(ACTION ITEM):
Write out the data exactly, keeping every line.

(MATERIAL PROVIDED):
..........

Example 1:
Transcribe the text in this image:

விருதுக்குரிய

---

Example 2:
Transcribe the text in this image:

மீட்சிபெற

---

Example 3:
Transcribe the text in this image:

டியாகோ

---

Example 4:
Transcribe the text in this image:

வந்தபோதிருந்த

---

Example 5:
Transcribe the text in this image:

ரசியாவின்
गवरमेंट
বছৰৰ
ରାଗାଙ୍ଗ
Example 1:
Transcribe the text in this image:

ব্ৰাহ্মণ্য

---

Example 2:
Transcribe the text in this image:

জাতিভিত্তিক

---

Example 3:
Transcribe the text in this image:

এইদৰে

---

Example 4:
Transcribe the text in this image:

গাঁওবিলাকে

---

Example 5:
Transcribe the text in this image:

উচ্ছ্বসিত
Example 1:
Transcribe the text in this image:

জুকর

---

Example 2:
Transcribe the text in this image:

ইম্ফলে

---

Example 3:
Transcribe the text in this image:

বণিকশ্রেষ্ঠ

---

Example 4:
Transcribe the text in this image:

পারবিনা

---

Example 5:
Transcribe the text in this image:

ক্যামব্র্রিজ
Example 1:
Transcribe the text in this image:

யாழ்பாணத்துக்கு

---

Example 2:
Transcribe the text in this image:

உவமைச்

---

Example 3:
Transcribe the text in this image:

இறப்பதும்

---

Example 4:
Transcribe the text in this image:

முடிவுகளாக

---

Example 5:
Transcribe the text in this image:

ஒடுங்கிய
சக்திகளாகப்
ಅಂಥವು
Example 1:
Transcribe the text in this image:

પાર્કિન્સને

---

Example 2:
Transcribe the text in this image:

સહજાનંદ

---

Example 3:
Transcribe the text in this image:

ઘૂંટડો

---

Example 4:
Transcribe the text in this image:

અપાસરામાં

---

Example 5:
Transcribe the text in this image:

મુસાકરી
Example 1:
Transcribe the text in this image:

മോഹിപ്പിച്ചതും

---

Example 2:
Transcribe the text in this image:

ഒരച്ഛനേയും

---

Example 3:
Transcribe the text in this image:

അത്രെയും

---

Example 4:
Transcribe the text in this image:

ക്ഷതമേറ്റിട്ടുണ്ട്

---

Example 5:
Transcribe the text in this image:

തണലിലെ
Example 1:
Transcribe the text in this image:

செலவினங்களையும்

..........

(WORKED SOLUTION):
Example 1:
Transcribe the text in this image:

விருதுக்குரிய

---

Example 2:
Transcribe the text in this image:

மீட்சிபெற

---

Example 3:
Transcribe the text in this image:

டியாகோ

---

Example 4:
Transcribe the text in this image:

வந்தபோதிருந்த

---

Example 5:
Transcribe the text in this image:

ரசியாவின்
गवरमेंट
বছৰৰ
ରାଗାଙ୍ଗ
Example 1:
Transcribe the text in this image:

ব্ৰাহ্মণ্য

---

Example 2:
Transcribe the text in this image:

জাতিভিত্তিক

---

Example 3:
Transcribe the text in this image:

এইদৰে

---

Example 4:
Transcribe the text in this image:

গাঁওবিলাকে

---

Example 5:
Transcribe the text in this image:

উচ্ছ্বসিত
Example 1:
Transcribe the text in this image:

জুকর

---

Example 2:
Transcribe the text in this image:

ইম্ফলে

---

Example 3:
Transcribe the text in this image:

বণিকশ্রেষ্ঠ

---

Example 4:
Transcribe the text in this image:

পারবিনা

---

Example 5:
Transcribe the text in this image:

ক্যামব্র্রিজ
Example 1:
Transcribe the text in this image:

யாழ்பாணத்துக்கு

---

Example 2:
Transcribe the text in this image:

உவமைச்

---

Example 3:
Transcribe the text in this image:

இறப்பதும்

---

Example 4:
Transcribe the text in this image:

முடிவுகளாக

---

Example 5:
Transcribe the text in this image:

ஒடுங்கிய
சக்திகளாகப்
ಅಂಥವು
Example 1:
Transcribe the text in this image:

પાર્કિન્સને

---

Example 2:
Transcribe the text in this image:

સહજાનંદ

---

Example 3:
Transcribe the text in this image:

ઘૂંટડો

---

Example 4:
Transcribe the text in this image:

અપાસરામાં

---

Example 5:
Transcribe the text in this image:

મુસાકરી
Example 1:
Transcribe the text in this image:

മോഹിപ്പിച്ചതും

---

Example 2:
Transcribe the text in this image:

ഒരച്ഛനേയും

---

Example 3:
Transcribe the text in this image:

അത്രെയും

---

Example 4:
Transcribe the text in this image:

ക്ഷതമേറ്റിട്ടുണ്ട്

---

Example 5:
Transcribe the text in this image:

തണലിലെ
Example 1:
Transcribe the text in this image:

செலவினங்களையும்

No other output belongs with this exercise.